Quite simply, it is a language used to terrorise and seen this way, is no different to that which is employed by the LTTE or by its bête noir, Karuna in the East. It is a vocabulary specifically geared to incite hatred, exacerbate fear and anxiety, breed insecurity, foment disunity, undermine reconciliation and increase the ethnic divide in Sri Lanka.  It is the expression of a regime intolerant of critique or dissent. Competing narratives are immediately branded as coming from or being partial to the “enemy”.

It is a vicious cycle.

In a context where government ministers have regularly threatened to kill and physically harm journalists, obscenely hateful language has become both a result of and a vehicle for outright racism and systemic violence. It is a cancerous symbiosis that ultimately and inevitably leads to what we saw happen with Radio Télévision Libre des Mille Collines (RTLM) in Rwanda, just before the genocide in the early 90’s.  

It wasn’t always this way in Sri Lanka. Even a cursory look at the Hansard from the early years of our independence demonstrates a higher level of debate, where the thrust and parry of wit in Parliament is a joy to read even today for those able to appreciate that it is possible to disagree strongly without being disagreeable. I don’t believe it is merely a question of education, the lack of which many point to as the root cause of the drivel that is recorded in the Hansard today and reported by the media. It is also decades of violence that has robbed Sri Lanka of its finest minds from all communities. They have been killed, silenced or have left the country.
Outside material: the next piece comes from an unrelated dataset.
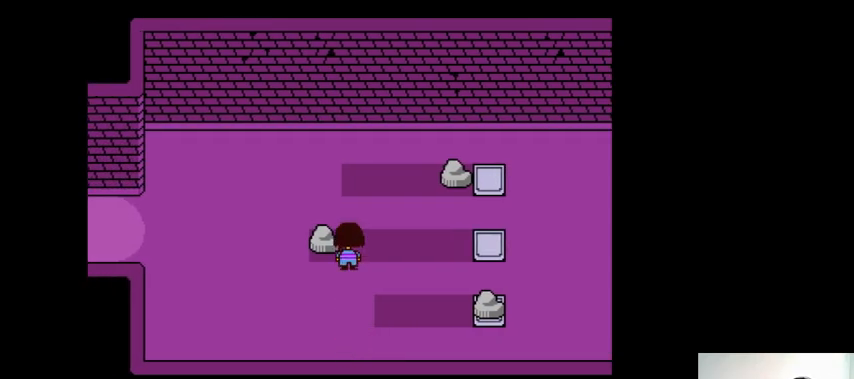
{"keys": [], "events": [[33, "z", "down"], [100, "z", "up"], [167, "z", "down"], [200, "z", "up"], [333, "z", "down"], [367, "z", "up"], [400, "z", "down"], [500, "z", "up"]]}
Politics seen as a winner takes all approach coupled with rampant corruption, nepotism and a clientelist party political architecture ensures that no one with a modicum of integrity and self-respect enters the electoral fray, leaving only those with parochial and dynastic ambitions to enter Parliament.

The result is plain to see. On the Sri Lankan blogosphere was this comment by someone who goes by the name Jack Point (http://www.indi.ca/2007/11/crossovers-corrupt-parliament):

“The degree of paranoia, evinced by the posters that came up before and after the budget vote is something I find very disturbing. The vote was-in my opinion, a walk over that the government was in no danger of losing – if they are this worried about a comparatively easy vote, then only god knows how they will react when under real threat.”

It is a sentiment this author wishes to associate himself with completely.